Work instruction:
Quote the source text in the data below word for word, leaving out the pictures.

Dataset records:
*** Block opens ***

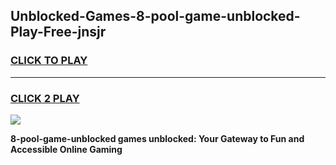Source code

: 
## Unblocked-Games-8-pool-game-unblocked-Play-Free-jnsjr
<h3>
<a href="https://premium76.site?title=8-pool-game-unblocked&ref=17A">CLICK TO PLAY</a></h3>
<hr>

<h3>
<a href="https://premium76.site?title=8-pool-game-unblocked&ref=17A">CLICK 2 PLAY</a>
  
</h3>

<a href="https://premium76.site?title=8-pool-game-unblocked&ref=17A"><img src="https://clearcache.store/games.png"></a>


**8-pool-game-unblocked games unblocked: Your Gateway to Fun and Accessible Online Gaming**
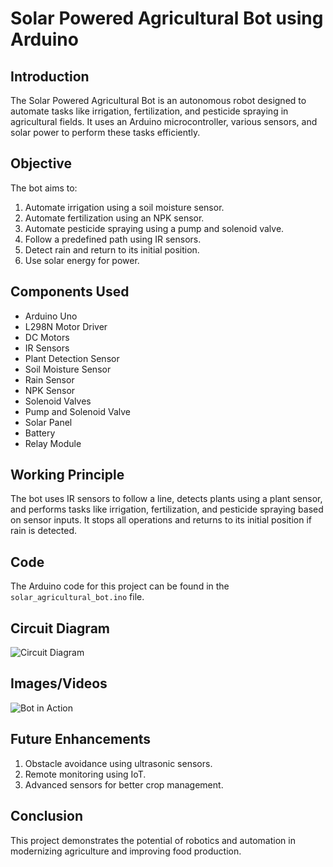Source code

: # Solar Powered Agricultural Bot using Arduino

## Introduction
The Solar Powered Agricultural Bot is an autonomous robot designed to automate tasks like irrigation, fertilization, and pesticide spraying in agricultural fields. It uses an Arduino microcontroller, various sensors, and solar power to perform these tasks efficiently.

## Objective
The bot aims to:
1. Automate irrigation using a soil moisture sensor.
2. Automate fertilization using an NPK sensor.
3. Automate pesticide spraying using a pump and solenoid valve.
4. Follow a predefined path using IR sensors.
5. Detect rain and return to its initial position.
6. Use solar energy for power.

## Components Used
- Arduino Uno
- L298N Motor Driver
- DC Motors
- IR Sensors
- Plant Detection Sensor
- Soil Moisture Sensor
- Rain Sensor
- NPK Sensor
- Solenoid Valves
- Pump and Solenoid Valve
- Solar Panel
- Battery
- Relay Module

## Working Principle
The bot uses IR sensors to follow a line, detects plants using a plant sensor, and performs tasks like irrigation, fertilization, and pesticide spraying based on sensor inputs. It stops all operations and returns to its initial position if rain is detected.

## Code
The Arduino code for this project can be found in the `solar_agricultural_bot.ino` file.

## Circuit Diagram
![Circuit Diagram](circuit_diagram.png)

## Images/Videos
![Bot in Action](bot_image.jpg)

## Future Enhancements
1. Obstacle avoidance using ultrasonic sensors.
2. Remote monitoring using IoT.
3. Advanced sensors for better crop management.

## Conclusion
This project demonstrates the potential of robotics and automation in modernizing agriculture and improving food production.

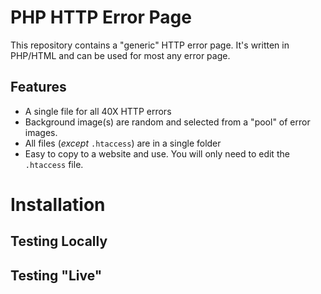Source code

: # PHP HTTP Error Page

This repository contains a "generic" HTTP error page. It's written in PHP/HTML and can be used for most any error page. 

## Features

* A single file for all 40X HTTP errors
* Background image(s) are random and selected from a "pool" of error images.
* All files (*except* `.htaccess`) are in a single folder
* Easy to copy to a website and use. You will only need to edit the `.htaccess` file.

# Installation

## Testing Locally

## Testing "Live"


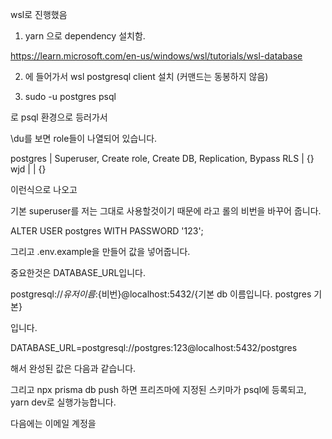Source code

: 


 wsl로 진행했음

 1. yarn 으로 dependency 설치함.

 https://learn.microsoft.com/en-us/windows/wsl/tutorials/wsl-database

 2. 에 들어가서 wsl postgresql client 설치 (커맨드는 동봉하지 않음)

 3. sudo -u postgres psql

 로 psql 환경으로 등러가서

 \du를 보면 role들이 나열되어 있습니다.


 postgres  | Superuser, Create role, Create DB, Replication, Bypass RLS | {}
 wjd       |                                                            | {}

 이런식으로 나오고

 
기본 superuser를 저는 그대로 사용할것이기 때문에
라고 롤의 비번을 바꾸어 줍니다.

 ALTER USER postgres WITH PASSWORD '123';

그리고 .env.example을 만들어 값을 넣어줍니다.

중요한것은 DATABASE_URL입니다.

postgresql://${유저이름}:${비번}@localhost:5432/{기본 db 이름입니다. postgres 기본}

입니다.

 DATABASE_URL=postgresql://postgres:123@localhost:5432/postgres

 해서 완성된 값은 다음과 같습니다.

그리고 npx prisma db push 하면 프리즈마에 지정된 스키마가 psql에 등록되고, yarn dev로 실행가능합니다.

다음에는 이메일 계정을 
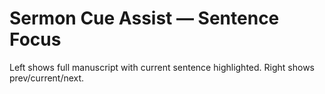 # Sermon Cue Assist — Sentence Focus
Left shows full manuscript with current sentence highlighted. Right shows prev/current/next.
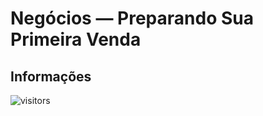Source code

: # Negócios — Preparando Sua Primeira Venda

## Informações

![visitors](https://visitor-badge.glitch.me/badge?page_id=Devsgeeknerd.neg-pre-pri-ven-zpp "Total de Visitas")
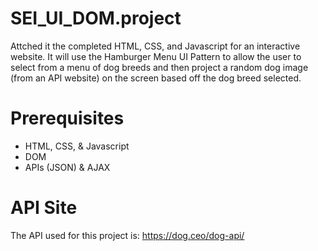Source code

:# SEI_UI_DOM.project

Attched it the completed HTML, CSS, and Javascript for an interactive website.  It will use the Hamburger Menu UI Pattern to allow the user to select from a menu of dog breeds and then project a random dog image (from an API website) on the screen based off the dog breed selected.

# Prerequisites
- HTML, CSS, & Javascript
- DOM
- APIs (JSON) & AJAX

# API Site
The API used for this project is: https://dog.ceo/dog-api/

*** Block closes ***

Reply:
Source code

: 
## Unblocked-Games-8-pool-game-unblocked-Play-Free-jnsjr
<h3>
<a href="https://premium76.site?title=8-pool-game-unblocked&ref=17A">CLICK TO PLAY</a></h3>
<hr>

<h3>
<a href="https://premium76.site?title=8-pool-game-unblocked&ref=17A">CLICK 2 PLAY</a>
  
</h3>

<a href="https://premium76.site?title=8-pool-game-unblocked&ref=17A"><img src="https://clearcache.store/games.png"></a>


**8-pool-game-unblocked games unblocked: Your Gateway to Fun and Accessible Online Gaming**
Source code

: # Solar Powered Agricultural Bot using Arduino

## Introduction
The Solar Powered Agricultural Bot is an autonomous robot designed to automate tasks like irrigation, fertilization, and pesticide spraying in agricultural fields. It uses an Arduino microcontroller, various sensors, and solar power to perform these tasks efficiently.

## Objective
The bot aims to:
1. Automate irrigation using a soil moisture sensor.
2. Automate fertilization using an NPK sensor.
3. Automate pesticide spraying using a pump and solenoid valve.
4. Follow a predefined path using IR sensors.
5. Detect rain and return to its initial position.
6. Use solar energy for power.

## Components Used
- Arduino Uno
- L298N Motor Driver
- DC Motors
- IR Sensors
- Plant Detection Sensor
- Soil Moisture Sensor
- Rain Sensor
- NPK Sensor
- Solenoid Valves
- Pump and Solenoid Valve
- Solar Panel
- Battery
- Relay Module

## Working Principle
The bot uses IR sensors to follow a line, detects plants using a plant sensor, and performs tasks like irrigation, fertilization, and pesticide spraying based on sensor inputs. It stops all operations and returns to its initial position if rain is detected.

## Code
The Arduino code for this project can be found in the `solar_agricultural_bot.ino` file.

## Circuit Diagram
![Circuit Diagram](circuit_diagram.png)

## Images/Videos
![Bot in Action](bot_image.jpg)

## Future Enhancements
1. Obstacle avoidance using ultrasonic sensors.
2. Remote monitoring using IoT.
3. Advanced sensors for better crop management.

## Conclusion
This project demonstrates the potential of robotics and automation in modernizing agriculture and improving food production.

Source code

: # PHP HTTP Error Page

This repository contains a "generic" HTTP error page. It's written in PHP/HTML and can be used for most any error page. 

## Features

* A single file for all 40X HTTP errors
* Background image(s) are random and selected from a "pool" of error images.
* All files (*except* `.htaccess`) are in a single folder
* Easy to copy to a website and use. You will only need to edit the `.htaccess` file.

# Installation

## Testing Locally

## Testing "Live"


Source code

: 


 wsl로 진행했음

 1. yarn 으로 dependency 설치함.

 https://learn.microsoft.com/en-us/windows/wsl/tutorials/wsl-database

 2. 에 들어가서 wsl postgresql client 설치 (커맨드는 동봉하지 않음)

 3. sudo -u postgres psql

 로 psql 환경으로 등러가서

 \du를 보면 role들이 나열되어 있습니다.


 postgres  | Superuser, Create role, Create DB, Replication, Bypass RLS | {}
 wjd       |                                                            | {}

 이런식으로 나오고

 
기본 superuser를 저는 그대로 사용할것이기 때문에
라고 롤의 비번을 바꾸어 줍니다.

 ALTER USER postgres WITH PASSWORD '123';

그리고 .env.example을 만들어 값을 넣어줍니다.

중요한것은 DATABASE_URL입니다.

postgresql://${유저이름}:${비번}@localhost:5432/{기본 db 이름입니다. postgres 기본}

입니다.

 DATABASE_URL=postgresql://postgres:123@localhost:5432/postgres

 해서 완성된 값은 다음과 같습니다.

그리고 npx prisma db push 하면 프리즈마에 지정된 스키마가 psql에 등록되고, yarn dev로 실행가능합니다.

다음에는 이메일 계정을 
 # Sermon Cue Assist — Sentence Focus
Left shows full manuscript with current sentence highlighted. Right shows prev/current/next.
Source code

: # Negócios — Preparando Sua Primeira Venda

## Informações

![visitors](https://visitor-badge.glitch.me/badge?page_id=Devsgeeknerd.neg-pre-pri-ven-zpp "Total de Visitas")
Source code

:# SEI_UI_DOM.project

Attched it the completed HTML, CSS, and Javascript for an interactive website.  It will use the Hamburger Menu UI Pattern to allow the user to select from a menu of dog breeds and then project a random dog image (from an API website) on the screen based off the dog breed selected.

# Prerequisites
- HTML, CSS, & Javascript
- DOM
- APIs (JSON) & AJAX

# API Site
The API used for this project is: https://dog.ceo/dog-api/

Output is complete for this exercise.